Hman rights defender and Busia Senator Okiya Omtatah now claims the government lied about the actual cost of constructing the Standard Gauge Railway.
The rail line, popularly known as the SGR, was one of the Jubilee government's mega projects which were aimed at helping accelerate economic growth.
The government said then the SGR project was constructed at a cost of $3.2 billion (Sh360 billion); (Sh419. 84 billion at the current exchange rate) that was largely borrowed from the Exim Bank of China in May 2014.
SGR was to operate express cargo haulage from Mombasa to Nairobi and offer passenger services between the two cities with inter-county service stations at Athi River, Emali, Kibwezi, Mtito Andei, Voi, Miasenyi and Mariakani.

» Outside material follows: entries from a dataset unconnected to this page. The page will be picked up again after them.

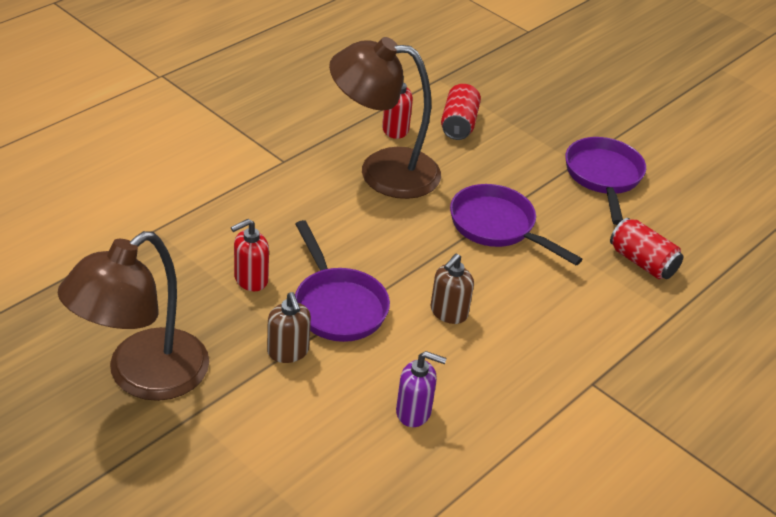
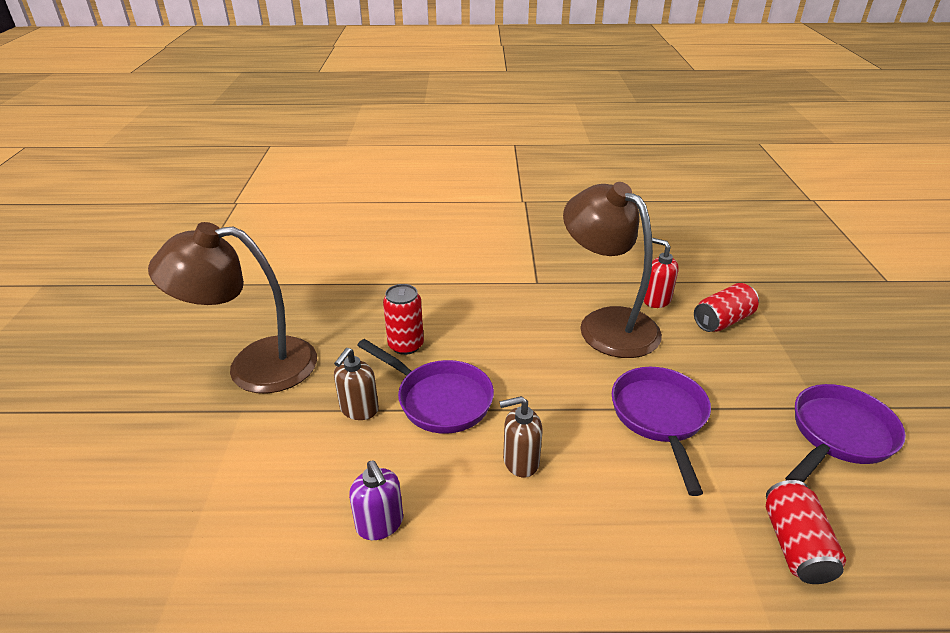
camera: 50 degrees right, 5 degrees down
(250, 279) = (406, 345): red soap dispenser -> red can
(338, 306) = (439, 399): purple pan -> purple pan turned 75 degrees counterclockwise

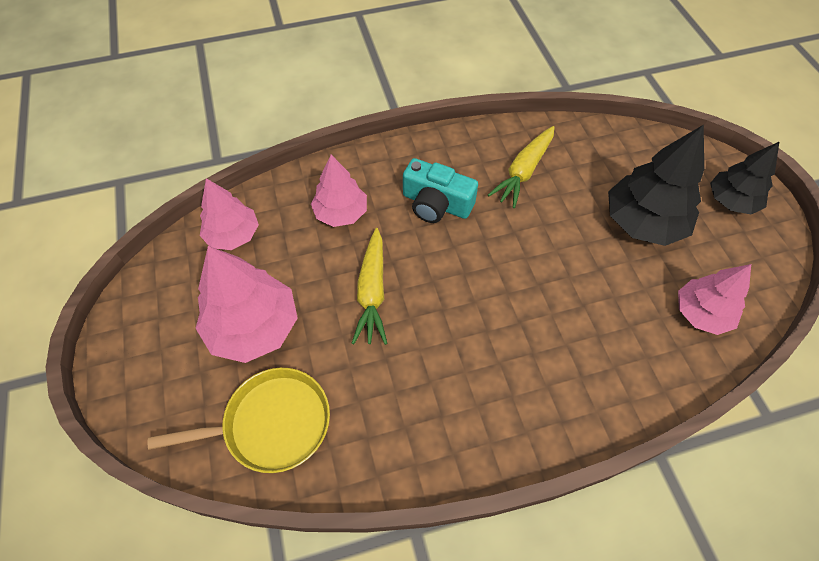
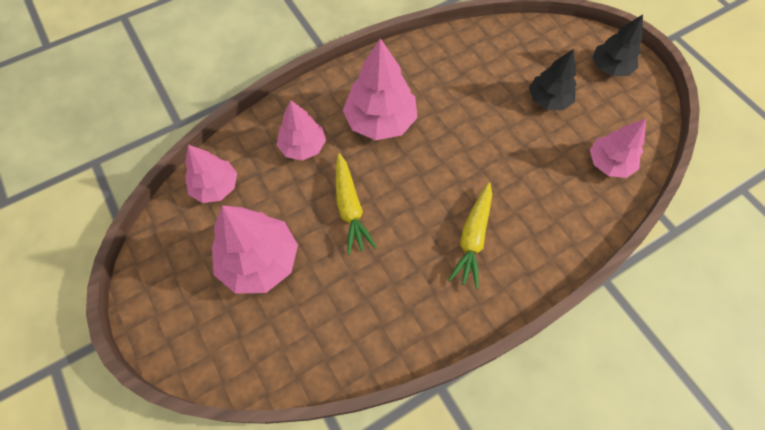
camera: 15 degrees left, 5 degrees up
(271, 424) = (301, 336): yellow pan -> none
(436, 204) = (380, 121): turquoise camera -> pink tree
(523, 172) = (443, 78): yellow carrot -> yellow carrot (473, 238)
(643, 222) = (548, 100): black tree -> black tree, size x0.65

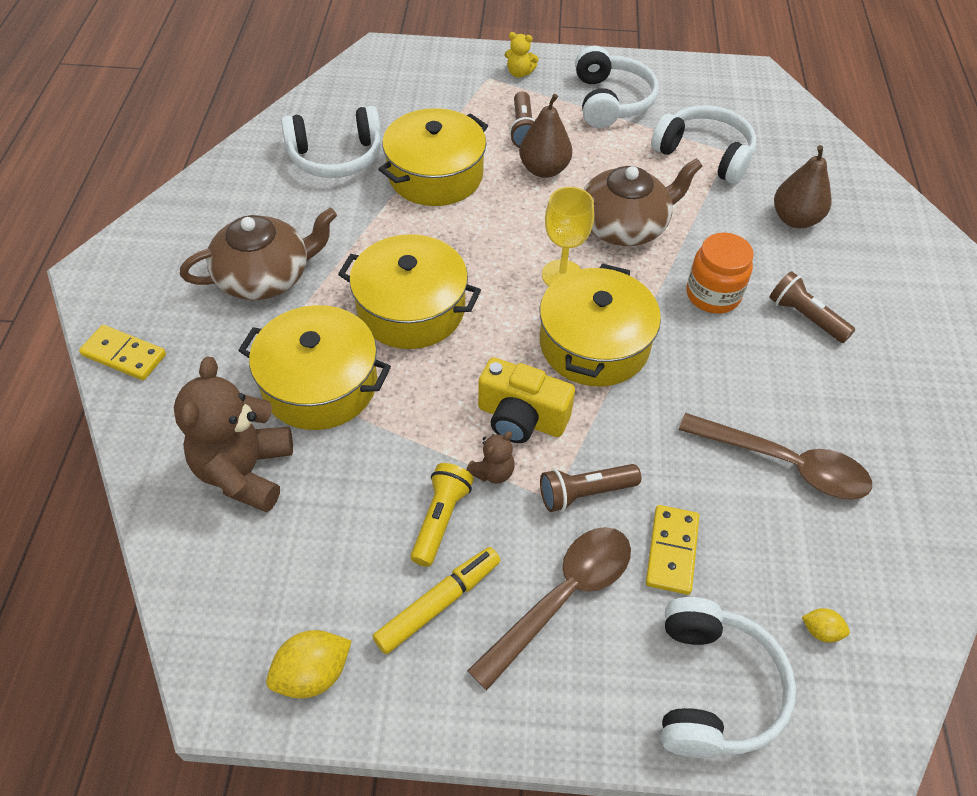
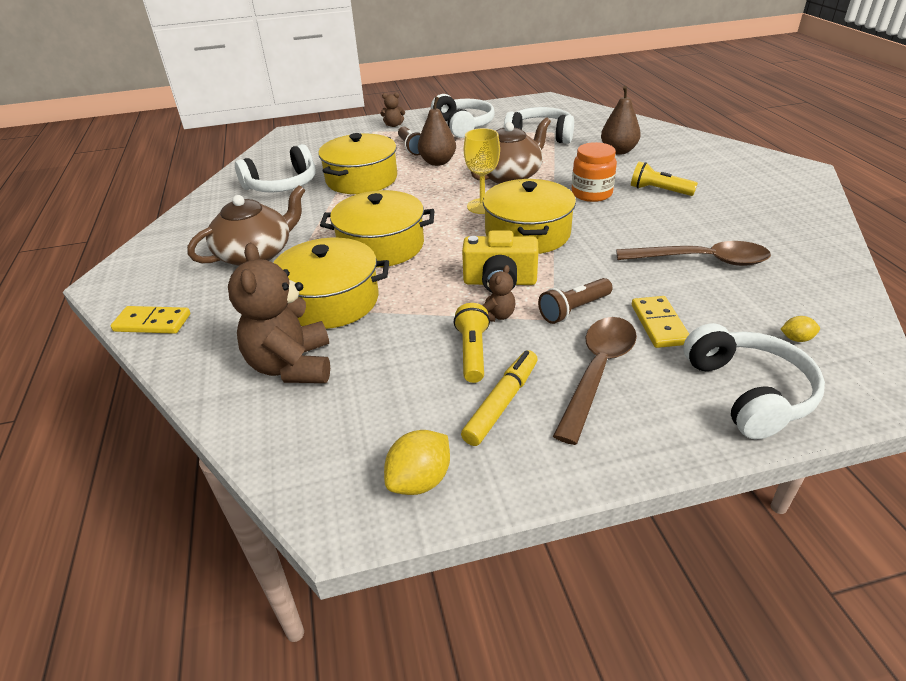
camera: 15 degrees left, 15 degrees down
(519, 73) = (393, 125): yellow teddy bear -> brown teddy bear
(805, 317) = (659, 190): brown flashlight -> yellow flashlight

But in a tweet on Tuesday, Omtatah claimed the government was not open with Kenyans on the project cost.
"Contrary to what we have been told, SGR was fully funded by Kenyans to the tune of Sh900 billion," he said.

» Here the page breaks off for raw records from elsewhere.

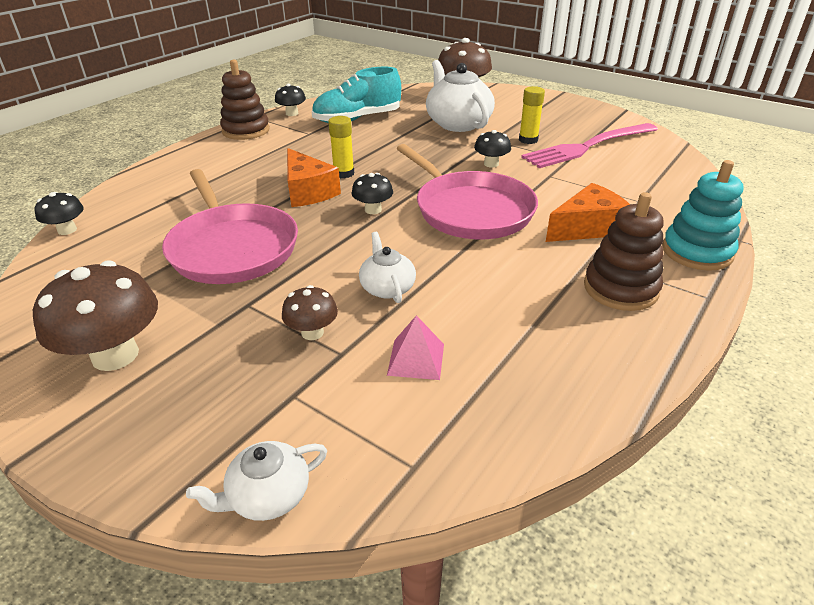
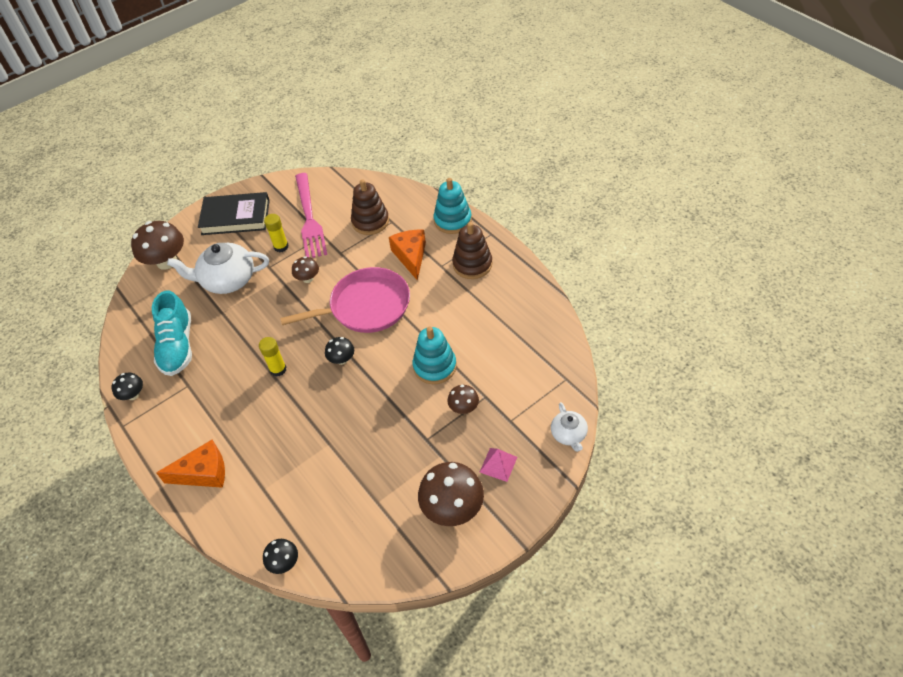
camera: 70 degrees left, 15 degrees up
(232, 247) = (357, 447): pink pan -> none
(246, 130) = (152, 434): brown stacking toy -> brown stacking toy (370, 221)
(308, 191) = (296, 395): orange cheese -> orange cheese (203, 473)
(387, 288) = (435, 366): white teapot -> turquoise stacking toy
(416, 359) = (499, 364): pink pyramid -> pink pyramid (498, 464)
(491, 164) = (308, 278): black mushroom -> brown mushroom
(550, 110) = (236, 217): none -> black book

"SGR did not cost Sh360 billion, and no money came from China. We want to know why we are “repaying” a loan for which no single cent came to Kenya," he added.
This is not the first time the activist-cum-politician has claimed Kenyans are servicing loans their government never took.
During a radio interview on June 7, Omtatah claimed Kenyans have overpaid the country's debt obligation by more than Sh1 trillion.
"If you look at the figures, Kenya has overpaid its debt, we do not owe anybody anything. We have overpaid our debt by more than a trillion to two trillion shillings," he said during the interview with Spice FM.
When challenged to explain how that's possible, he said figures show that a comparison of Kenya's outstanding debt and what it has been paying over the years shows that there's an overpayment.
"When we pay they don't subtract from what has been borrowed. They keep taking money from the exchequer purportedly to pay the debt then they don't pay," Omtatah claimed.